Bottega Giotti is a Florence-based fashion company that specializes in intrecciato (woven) leather jackets, bags and small leather goods. Started by a local artisan in the beginning of the 20th century, it grew into an international company headquartered in Lenzi Palace in the center of Florence. The company was founded and is still owned and managed by the Biagotti family.

==History==
The family tradition started with Attilio Biagiotti who owned a leather workshop located behind Piazza Pitti. After the second world war in 1950 Gino together with his son Mario, due to the arrival in Florence of numerous tourists from all over the world, decided to re-open the Bottega Giotti store in the Lenzi Palace.

The company is run by the owner Mario Biagiotti along with his daughter Alessandra, designer of the Bottega Giotti collection and his son Paolo.

==Export==
In the beginning of the 2000s, Bottega Giotti started exporting leather goods to the United States for online sales. Export further grew to other European countries followed by opening of stores in Taipei and Moscow.

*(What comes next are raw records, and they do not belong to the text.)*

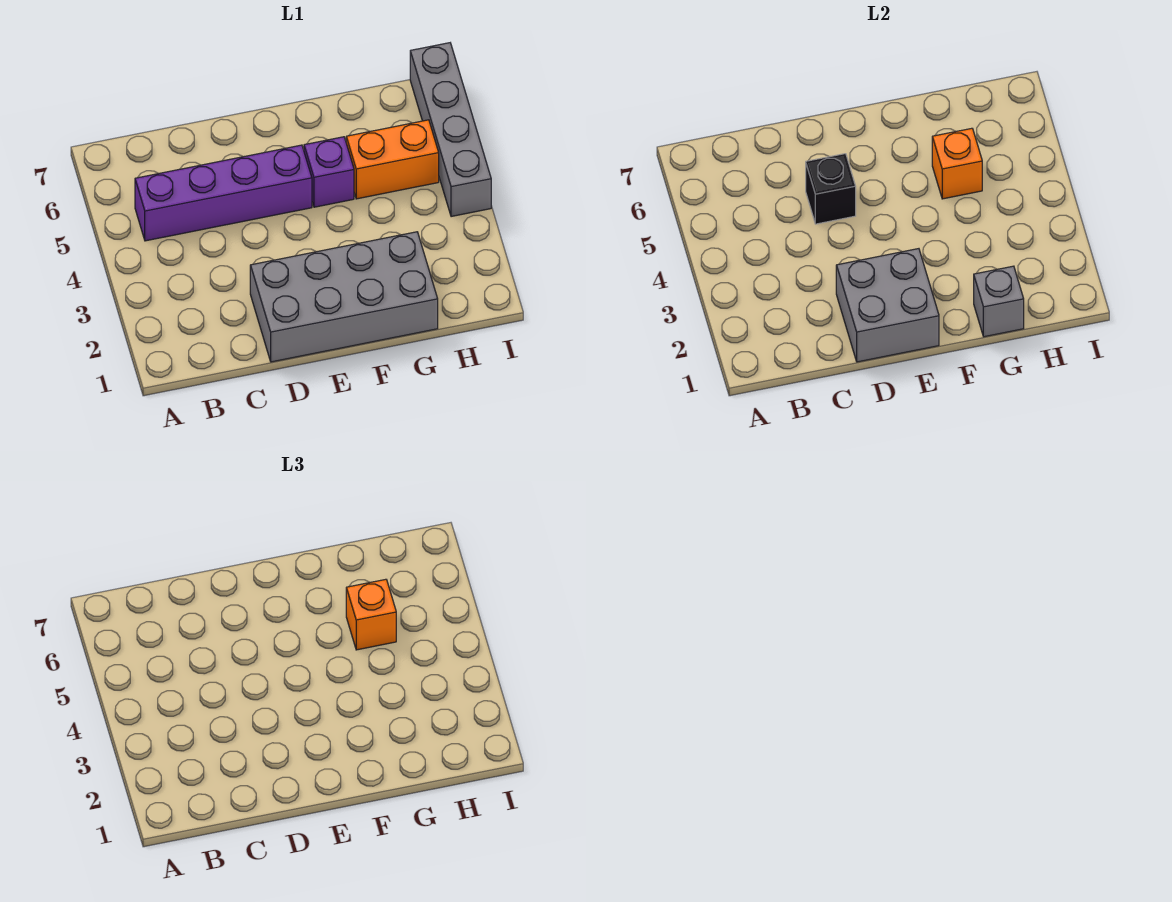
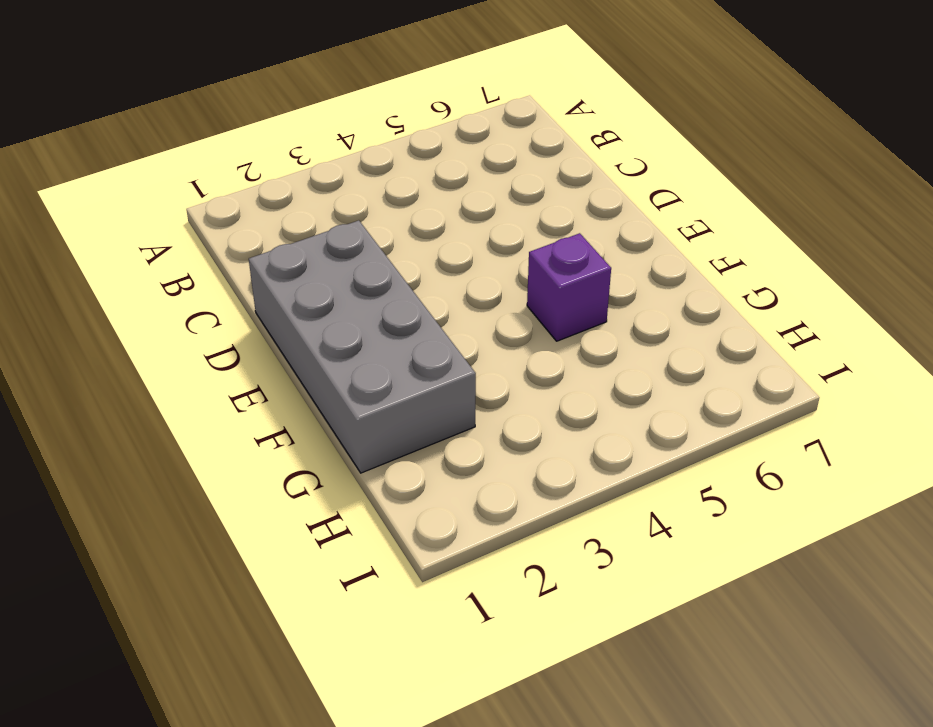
none -> purple 1x4 brick [135,145,312,241]
none -> orange 1x2 brick [346,120,439,199]

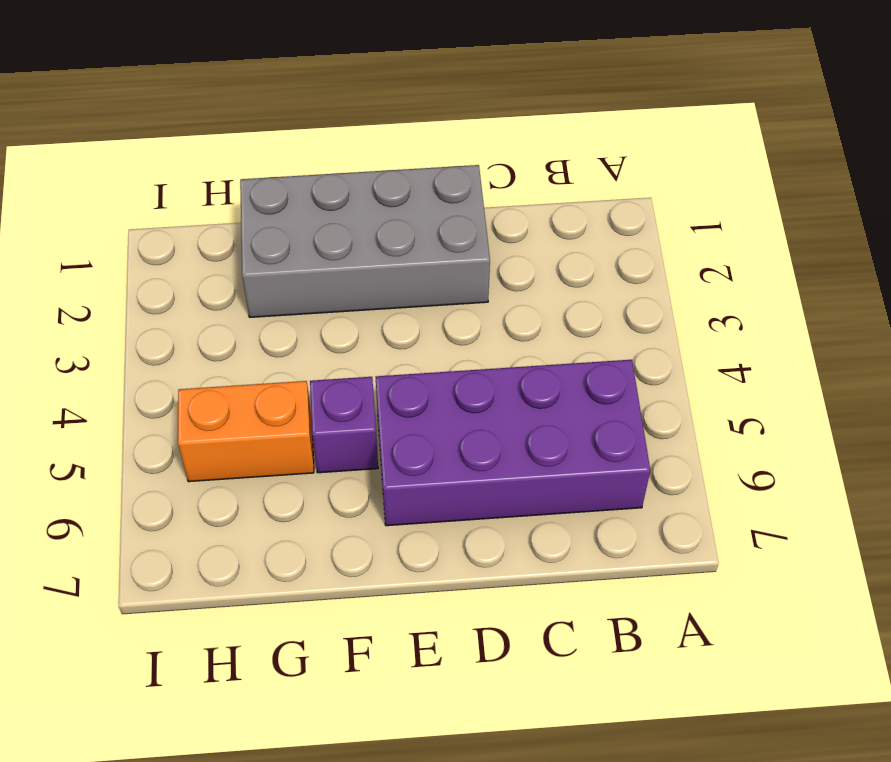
purple 2x4 brick [376,360,650,526] -> purple 1x4 brick [135,145,312,241]
none -> grey 1x4 brick [410,43,491,217]
none -> grey 2x2 brick [836,249,939,362]

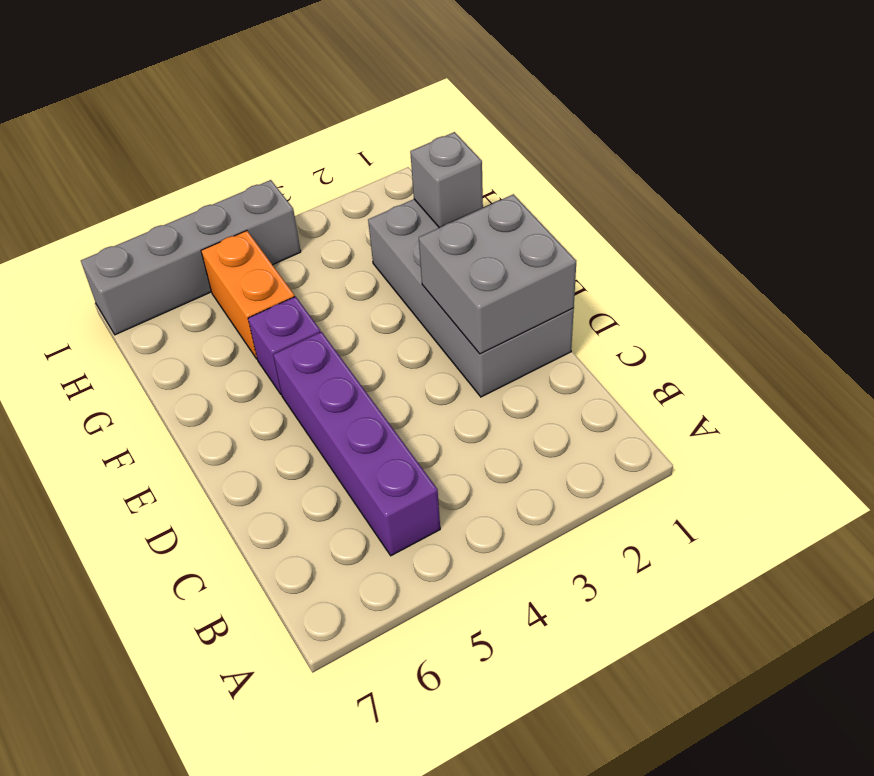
none -> black 1x1 brick [806,154,856,224]
none -> orange 1x1 brick [932,128,982,199]

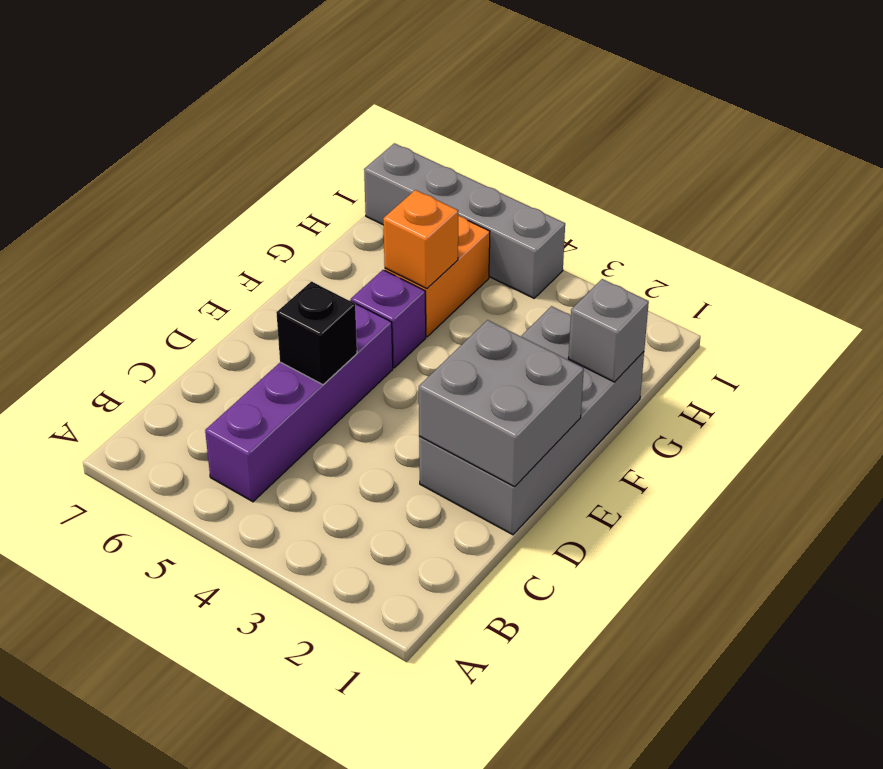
none -> orange 1x1 brick [346,579,396,650]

Due to increased sales Bottega Giotti moved production from Tuscany to a large factory in the Marche region of Italy.

==Products==
Bottega Giotti has gained significant popularity for featherlight woven intrecciato leather goods, even though plain leather bags are offered as well. Currently the company produces leather bags, accessories, evening bags, briefcases, wallets, belts and leather coats and jackets for men and women (some lined in fur).